Wednesday, March 30, 2011

the railroading of amanda knox



the american student convicted last year for murder in italy. google her name to refresh your memory.

i'm not often shocked and ashamed of my own ignorance, but i should be. i discovered soon after high school american actions against indians and citizens of other countries had been completely whitewashed. for example, the 45 caliber pistol developed against phillipine rebels trying to kick the yankees out after the spanish-american war. the native fighters tightened barbs around the leg so tightly they could feel no pain when bullets hit them. the 45 so powerful it blew them apart and backwards. so much for helping peoples rebel against tyrants.

and i really should have no illusions about the u.s. press. gore vidal said he'd never read anything positive in our newspapers about another country. and look at the slanders against the french for not invading iraq with us. irony, irony, now the french have drawn us into helping al queda in libya.

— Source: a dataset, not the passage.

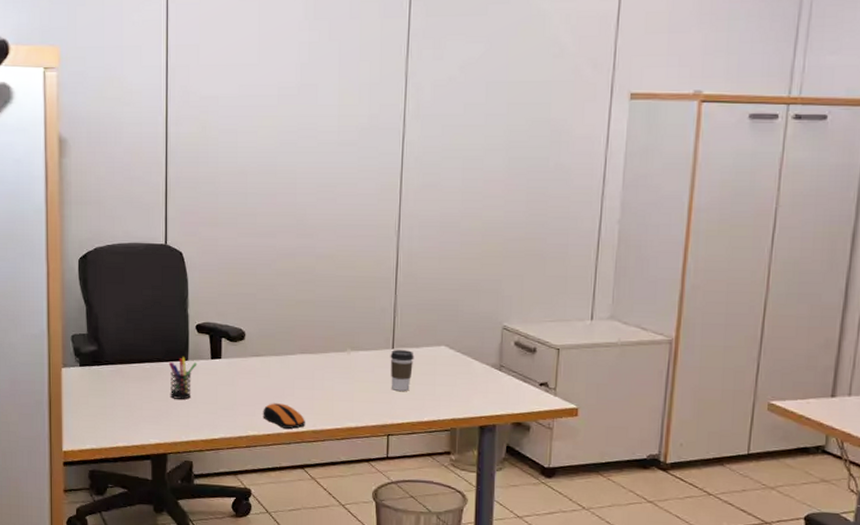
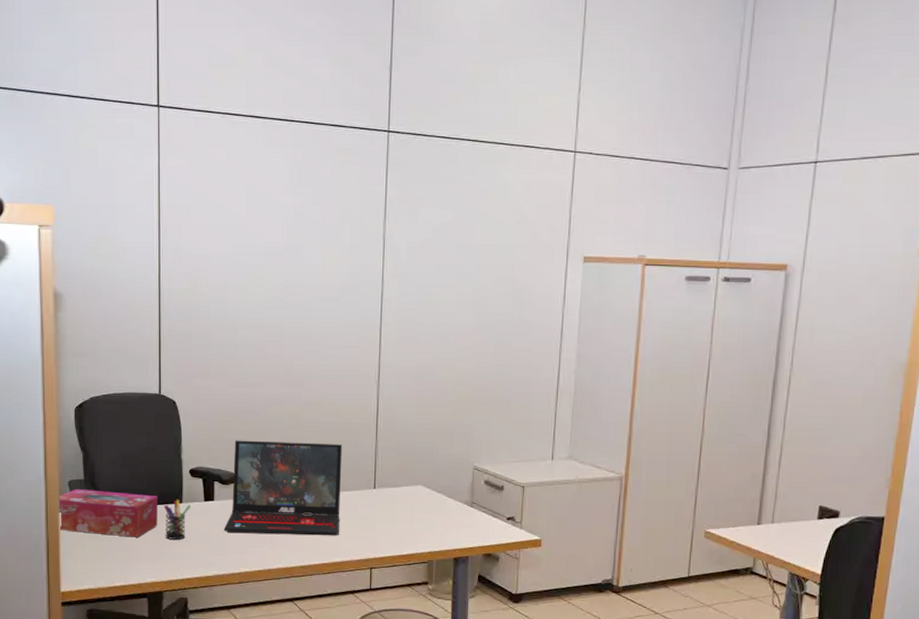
tissue box: none [61,344,162,396] -> present [59,489,158,538]
laptop: none [230,294,359,400] -> present [223,440,343,536]
computer mouse: present [263,403,305,429] -> none [254,541,294,565]
coffee cup: present [390,350,414,391] -> none [372,490,394,527]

instances of injustice abound, of course. take roman polanski, the polish director who had sex with a thirteen year old. he confessed enough to go for a psychiatric evaluation among known killers. the judge, however, worried about the press, decided to pursue him into prison anyway. the film-maker fled abroad for good reason, yet pilloried in this country ever since as a renegade. i dare anyone to watch the documentary
and still believe he got a fair deal.


or take the novel by phillip kerr A Quiet Flame: A Novel (Bernie Gunther Novels) where i felt sick at the end. the argentinians built gas chambers and killed thousands of jewish refugees escaping from germany. (you can watch the play magic fire about a jewish family relocated to buenos aires and the threat of death they ran into. a very moving piece.)

yes, i should not be surprised by the afterward to the nonfiction The Monster of Florence by douglas preston and mario spezi where the authors reveal the desperate, dirty shenanigans of the italian prosecutor in previous cases, the knox case not even gone to trial. and the whole frame-up even convinced me she must be guilty, to my utter shame. the story so vividly presented i wanted the girl convicted.

now i have to back-up and assess my own guilt. innocent until proven guilty, the rule still holds long as presented in the constitution (or is it not in that document?) if not in the media.